SP retains some of the variants that were put in the Cave 4 genizah at Qumran, which was founded in Hasmonean times. What follows Exodus 18:24 is one example, and it is also copied from Deuteronomy (middle of 1:9-18). Long before any of the surviving Samaritan manuscripts were produced (from 1000 CE to the middle of the Renaissance), SP inherited methods of keeping Mosheh from looking like a liar, that are not consistent with an oral tradition. But nothing in Deuteronomy deals with the meaning of k’chatsot so the Samaritans never had anything to put into Exodus, even if they wondered about the “about”. 

Meanwhile, 22 centuries before Olrik documented the features of Danish oral narratives, Jewish mainstream experts rejected material they didn't know was evidence of literate operations, and preserved the Jewish canon in a format that they didn't know reflected all the features of an oral tradition. IOW there was no way for them deliberately to produce something that paralleled Olrik's finding. It's just that they knew what was canon and what was not, and it turns out that canon is a record of an oral tradition.

During the oral transmission of the tradition, any hint that Mosheh lied would have been dealt with in its place, not by a far distant part of the tradition. The Israelites would have been right to try and execute him on the grounds that his prophecies a) contradicted Torah, b) did not happen, or c) did not happen on schedule. That would have been the denouement of the narrative containing the thing Mosheh said that was the lie. This is a classic epic law of using vivid action to illustrate a point .Separating the denouement from the rest of the narrative would doom the narrative to languishing into at best a survival. Torah records no such trial; Mosheh either was not suspected or was not convicted of being a false prophet, or the denouement got separated from the rest of the narrative and disappeared.

=== Material ===

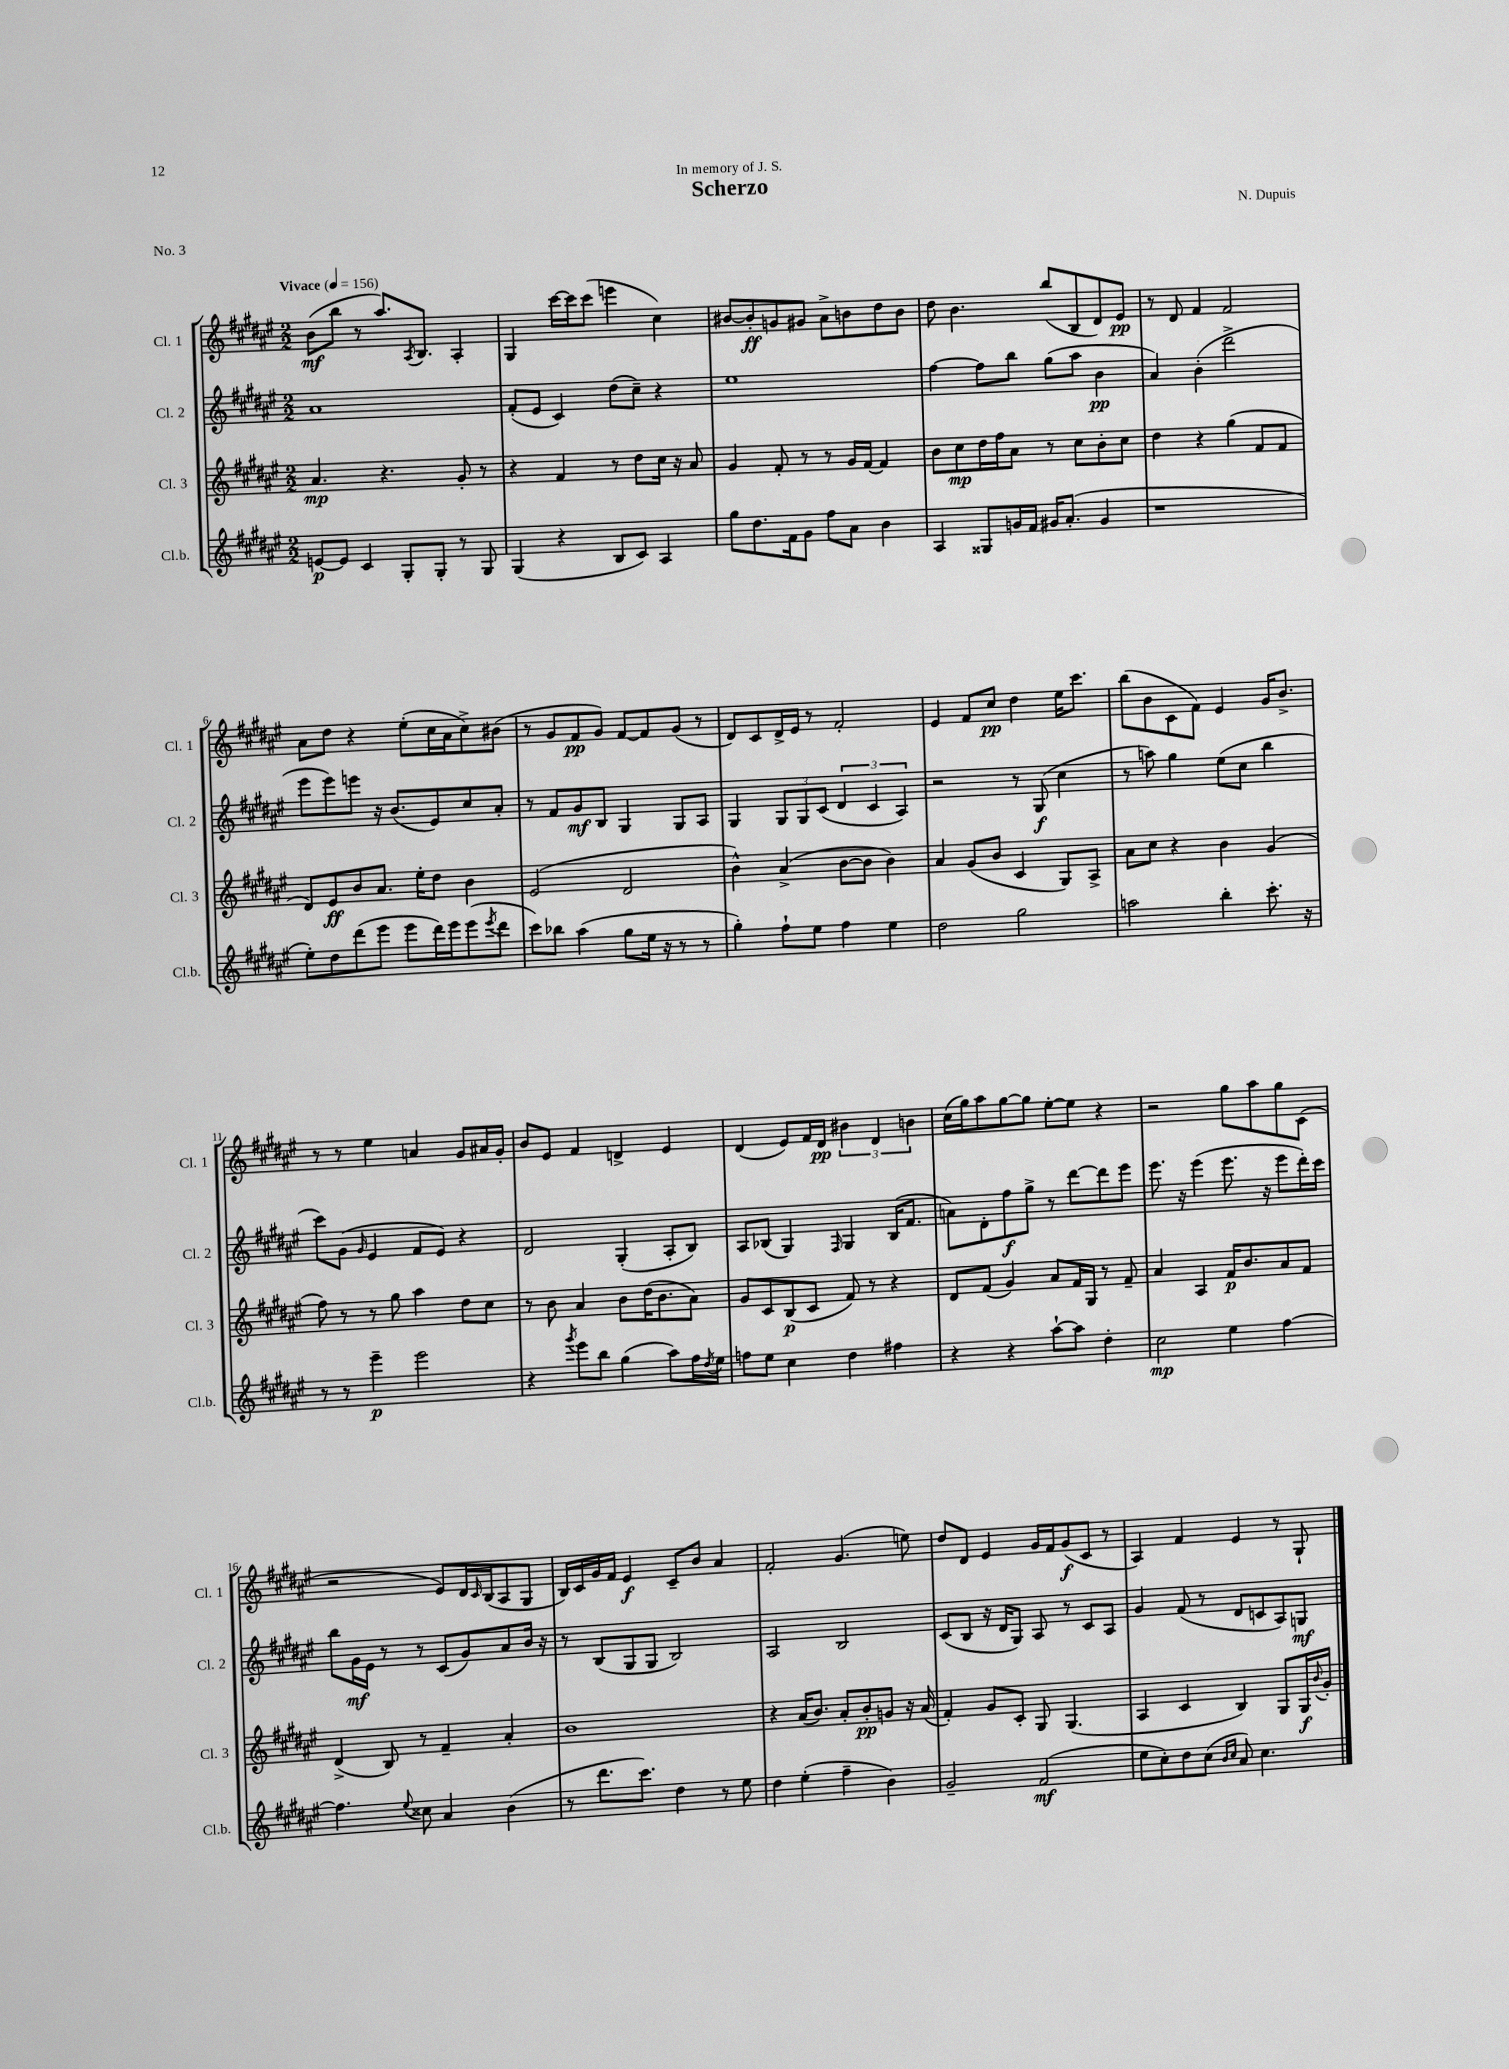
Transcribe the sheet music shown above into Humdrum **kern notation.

=== Given problem 1 ===
Reproduce the passage on the Samaritan Pentateuch and oral tradition from "During the oral" up to and including "narrative and disappeared.".
=== Given problem 2 ===
Pick up the passage on the Samaritan Pentateuch and oral tradition right after its final sentence and keep writing.

=== Expected answer 1 ===
During the oral transmission of the tradition, any hint that Mosheh lied would have been dealt with in its place, not by a far distant part of the tradition. The Israelites would have been right to try and execute him on the grounds that his prophecies a) contradicted Torah, b) did not happen, or c) did not happen on schedule. That would have been the denouement of the narrative containing the thing Mosheh said that was the lie. This is a classic epic law of using vivid action to illustrate a point .Separating the denouement from the rest of the narrative would doom the narrative to languishing into at best a survival. Torah records no such trial; Mosheh either was not suspected or was not convicted of being a false prophet, or the denouement got separated from the rest of the narrative and disappeared.

=== Expected answer 2 ===
There are good reasons why Torah would never have brought up the astrology thing. Some are due to the format of oral narratives, and Jewish narratives in particular. Torah tells about three (magic number) times that Pharaoh's magicians mimicked Mosheh's miracle. The fourth time is the killer; in Jewish oral tradition, the fourth of anything is always a step too far and it is minimized or the fourth thing is a failure. "Israel" would have been a fourth patriarch so it is minimized as Yaaqov's other name. Rachel was the fourth mother of the Israelites and she died. There are three main prophets (Isaiah, Jeremiah, and Ezekiel); Zechariah may be the longest of the others, but he is a fourth and a step too far, and his book is combined among the Trey Asar with Obadiah, the shortest of all. I comment on other examples in Narrating the Torah. The fourth attempt of Pharaoh's magicians fails.

Five is another magic number. Pharaoh's magicians are mentioned a fifth time, in connection with the fiery boils, but they do nothing in that episode, and we get a rational cause: they too are afflicted.

Six is not a magic number in Jewish oral tradition. There were not six and only six days of creation; there was no "hexateuch". There is no sixth reference to Pharaoh's magicians.

There's no opportunity for a seventh appearance to which the sixth would have led. Seven is Gd's number: seven days of creation including Shabbat, seven pairs of animals suitable for sacrifice in the ark, seven branches on the candlestick. To keep "seven" from being associated with Pharaoh's magicians, a sixth and seventh episode would have been suppressed, even if they had occurred.

And of course divination is prohibited to Jews so there's no sense bringing it up in connection with the Exodus.

Mar's tiny narrative here about Pharaoh’s astrologers is manifestly how an oral tradition could deal with the possibility of Mosheh being a liar. Mar (bar Rav Ashi) lived in the 400s CE, right in the middle of when Talmud was being recorded. Everybody was doing political astrology, from the Sumerians in the 3000s BCE down to Johannes Kepler in the 1600s CE; his laws of planetary motion came from crunching (with the help of Napier's brand-new logarithms) the massive database compiled by Tycho Brahe to use in casting horoscopes. Not knowing about archaeology, Mar naturally turned to astrology as an explanation.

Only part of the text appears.